Problem to solve —
Copy out word for word the part of the rows that opens with the line containing "FIRST TIME TO" and closes with the line containing "I’d like to see stats on how many people they", including both of those lines.

Records for this task —

──────────────────────────────

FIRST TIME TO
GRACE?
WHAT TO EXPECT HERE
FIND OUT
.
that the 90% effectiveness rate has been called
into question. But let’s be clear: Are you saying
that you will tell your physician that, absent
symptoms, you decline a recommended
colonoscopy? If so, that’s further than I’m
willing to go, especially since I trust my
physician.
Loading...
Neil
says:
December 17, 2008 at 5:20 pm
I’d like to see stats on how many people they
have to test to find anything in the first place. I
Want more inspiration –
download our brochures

──────────────────────────────

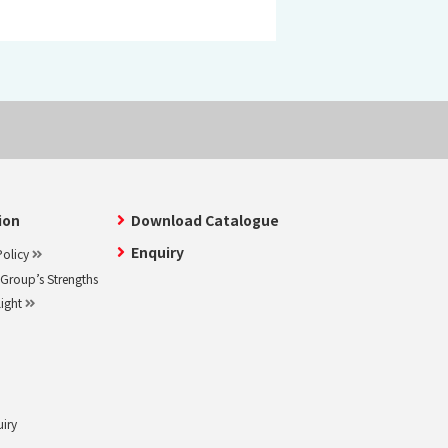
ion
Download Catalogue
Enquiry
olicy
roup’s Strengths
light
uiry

──────────────────────────────

Task answer —
FIRST TIME TO
GRACE?
WHAT TO EXPECT HERE
FIND OUT
.
that the 90% effectiveness rate has been called
into question. But let’s be clear: Are you saying
that you will tell your physician that, absent
symptoms, you decline a recommended
colonoscopy? If so, that’s further than I’m
willing to go, especially since I trust my
physician.
Loading...
Neil
says:
December 17, 2008 at 5:20 pm
I’d like to see stats on how many people they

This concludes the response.